Change #1151304 merged by Ryan Kemper:

[operations/dns@master] search: Add search-{psi,omega} geoip discovery entries

https://gerrit.wikimedia.org/r/1151304

Change #1151303 merged by Ryan Kemper:

[operations/dns@master] Add search-{psi,omega}.svc.$dc.wmnet cnames

https://gerrit.wikimedia.org/r/1151303

Mentioned in SAL (#wikimedia-operations) [2025-06-11T18:08:45Z] <sukhe> sudo cumin 'A:lvs-secondary-eqiad or A:lvs-secondary-codfw' 'run-puppet-agent': T143553

Mentioned in SAL (#wikimedia-operations) [2025-06-11T18:10:57Z] <sukhe> sudo cumin 'A:lvs-low-traffic-eqiad or A:lvs-low-traffic-codfw' 'run-puppet-agent': T143553

Change #1151316 merged by Ryan Kemper:

[operations/puppet@production] search: Update dnsdisc envoy upstreams

https://gerrit.wikimedia.org/r/1151316

We deployed this per the plan outlined in https://phabricator.wikimedia.org/T143553#10861215 (with the addition of some authdns updates and other stuff). Everything looks good; we should be ready to continue ahead on the next mediawiki train.
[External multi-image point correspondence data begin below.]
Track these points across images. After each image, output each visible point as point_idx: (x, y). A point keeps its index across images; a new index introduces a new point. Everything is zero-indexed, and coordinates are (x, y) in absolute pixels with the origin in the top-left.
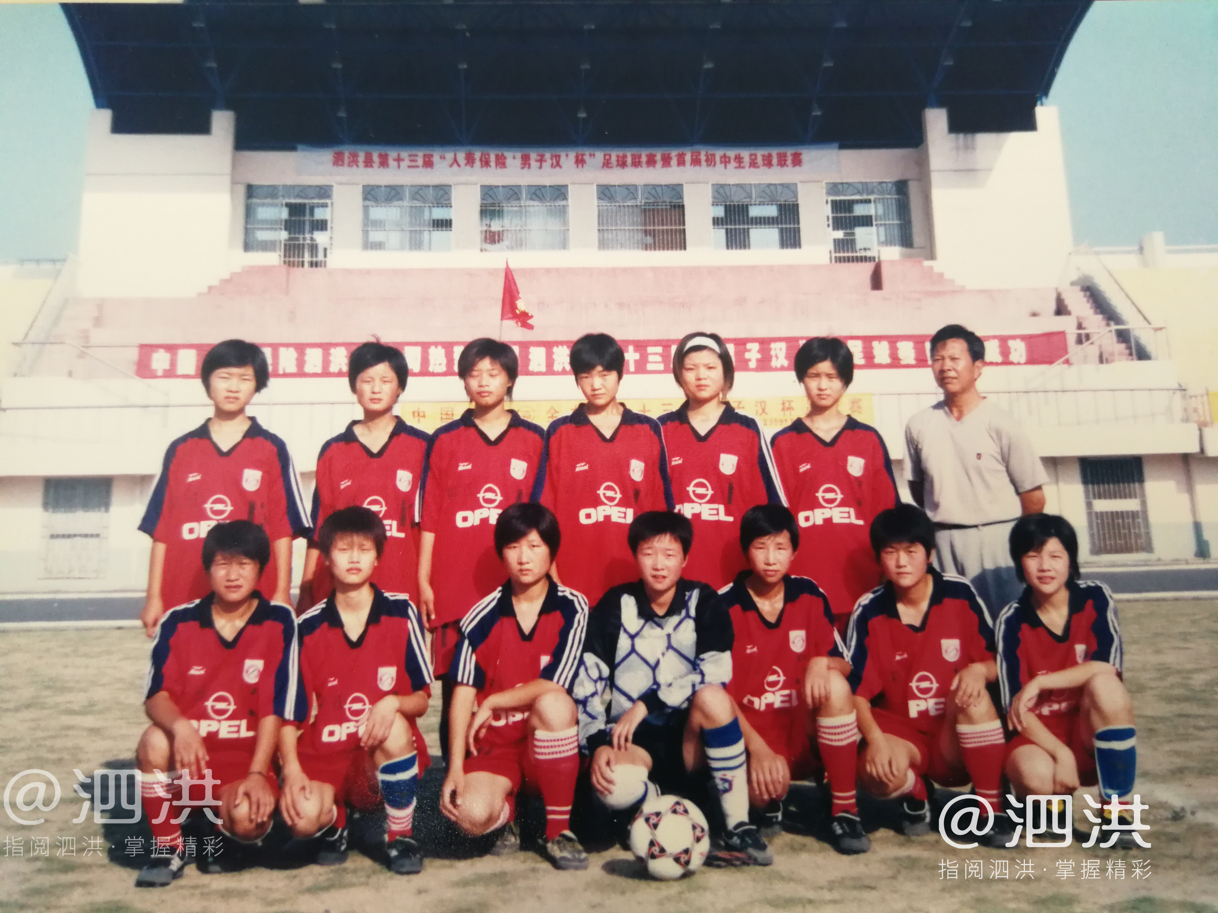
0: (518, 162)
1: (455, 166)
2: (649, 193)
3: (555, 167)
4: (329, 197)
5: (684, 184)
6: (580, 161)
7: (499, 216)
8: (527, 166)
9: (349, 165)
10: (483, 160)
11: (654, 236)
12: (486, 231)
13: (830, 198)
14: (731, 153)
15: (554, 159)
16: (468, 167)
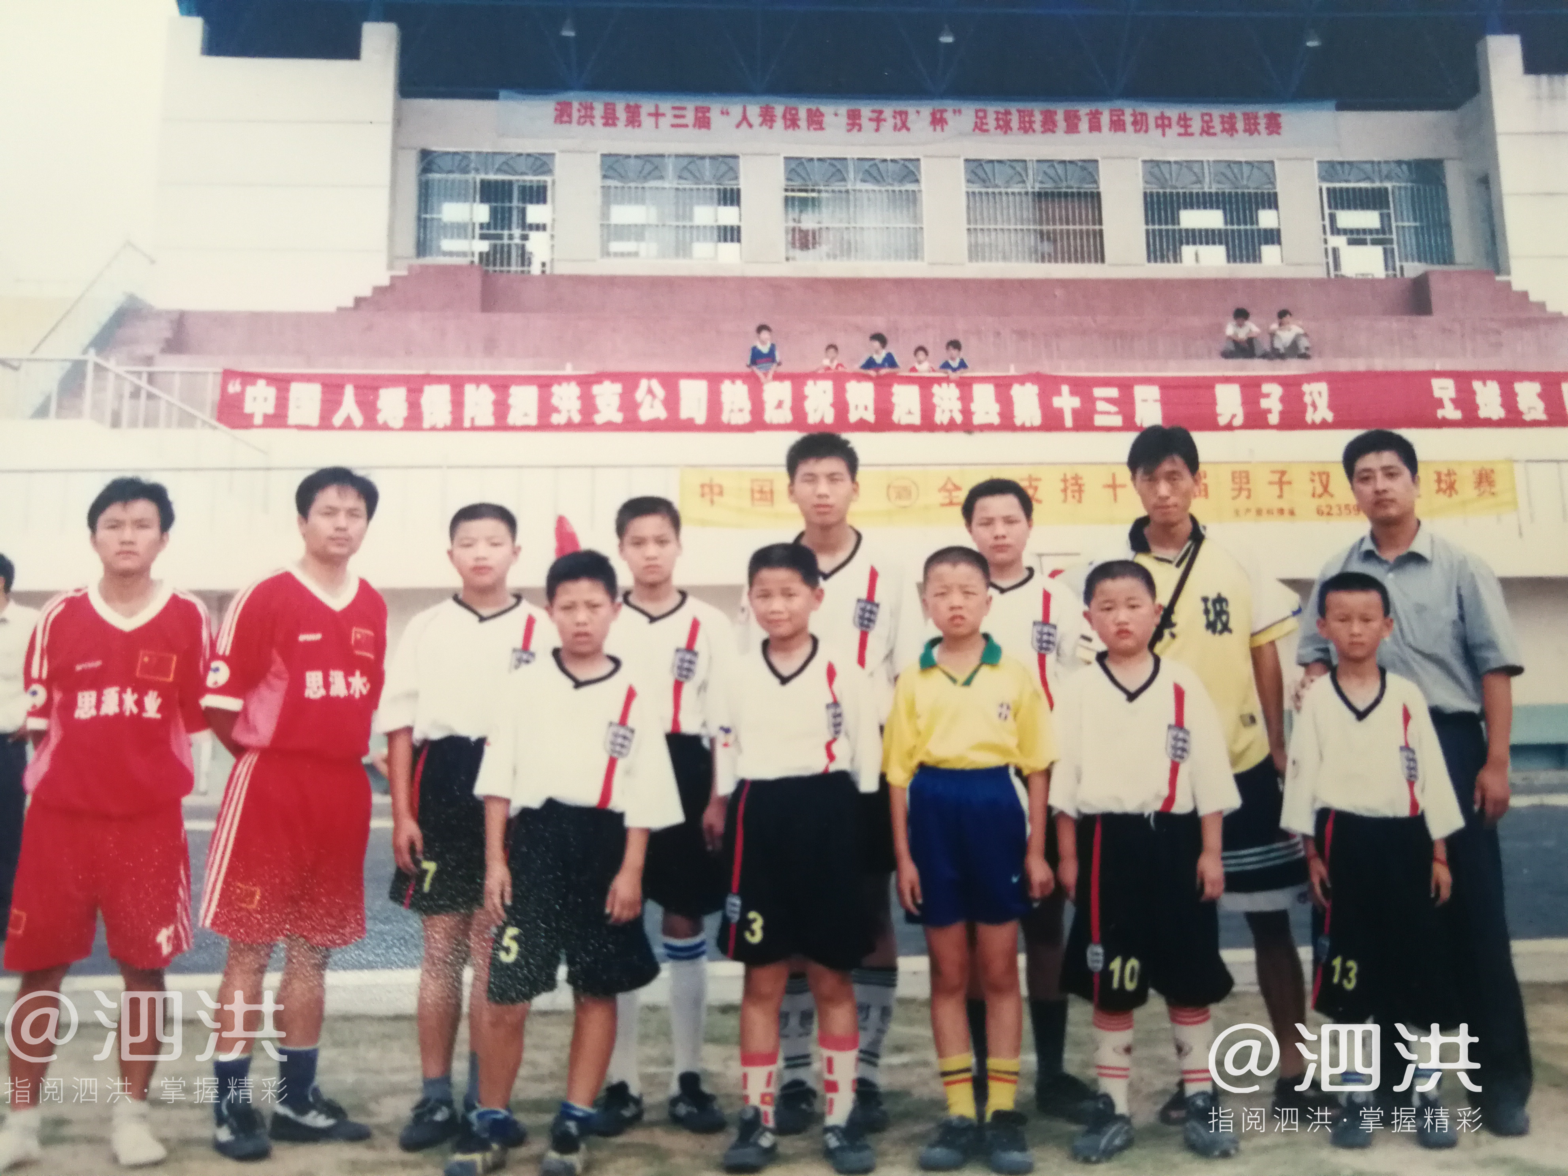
0: (843, 120)
1: (744, 125)
2: (1045, 173)
3: (900, 130)
4: (549, 172)
5: (1099, 159)
6: (938, 121)
7: (814, 205)
8: (857, 127)
9: (579, 123)
10: (788, 116)
11: (1055, 241)
12: (794, 230)
13: (1325, 186)
14: (1173, 112)
15: (898, 117)
16: (765, 128)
Change #838270 merged by jenkins-bot:

[operations/mediawiki-config@master] cirrus: Add services for read operations

https://gerrit.wikimedia.org/r/838270

Mentioned in SAL (#wikimedia-operations) [2025-06-18T20:26:48Z] <ebernhardson@deploy1003> Started scap sync-world: Backport for [[gerrit:838270|cirrus: Add services for read operations (T143553)]]

Mentioned in SAL (#wikimedia-operations) [2025-06-18T20:29:07Z] <ebernhardson@deploy1003> ebernhardson: Backport for [[gerrit:838270|cirrus: Add services for read operations (T143553)]] synced to the testservers (see https://wikitech.wikimedia.org/wiki/Mwdebug). Changes can now be verified there.

Mentioned in SAL (#wikimedia-operations) [2025-06-18T20:37:59Z] <ebernhardson@deploy1003> Finished scap sync-world: Backport for [[gerrit:838270|cirrus: Add services for read operations (T143553)]] (duration: 11m 11s)

Change #838271 merged by jenkins-bot:

[operations/mediawiki-config@master] Use discovery dns for elasticsearch read traffic

https://gerrit.wikimedia.org/r/838271

Mentioned in SAL (#wikimedia-operations) [2025-06-18T20:54:38Z] <ebernhardson@deploy1003> Started scap sync-world: Backport for [[gerrit:838271|Use discovery dns for elasticsearch read traffic (T143553)]]

Mentioned in SAL (#wikimedia-operations) [2025-06-18T20:56:52Z] <ebernhardson@deploy1003> ebernhardson: Backport for [[gerrit:838271|Use discovery dns for elasticsearch read traffic (T143553)]] synced to the testservers (see https://wikitech.wikimedia.org/wiki/Mwdebug). Changes can now be verified there.

Mentioned in SAL (#wikimedia-operations) [2025-06-18T21:04:52Z] <ebernhardson@deploy1003> Finished scap sync-world: Backport for [[gerrit:838271|Use discovery dns for elasticsearch read traffic (T143553)]] (duration: 10m 14s)

This is mostly done, read traffic is all flowing through the dns-disc endpoints. Traffic can now move with the same tooling as everything else. Not quite done yet, as T397377 was opened for a change we noticed in the dashboards.

We should make a test of moving traffic. This should be a simple conftool command, which needs SRE super power.

In theory we should be able to depool codfw like so, causing all traffic to move to eqiad (from https://wikitech.wikimedia.org/wiki/DNS/Discovery):

for cluster in search-omega search-psi search; do
  sudo confctl --object-type discovery select "dnsdisc=${cluster},name=codfw" set/pooled=false
done

This can then be reversed with:

for cluster in search-omega search-psi search; do
  sudo confctl --object-type discovery select "dnsdisc=${cluster},name=codfw" set/pooled=true
done

Traffic test complete, moved as expected. Commands have been documented at https://wikitech.wikimedia.org/wiki/Search/Elasticsearch_Administration#Multi-DC_%2F_Multi-Cluster_Operations

Dashboard updates still need to be performed, but there is a separate ticket for that.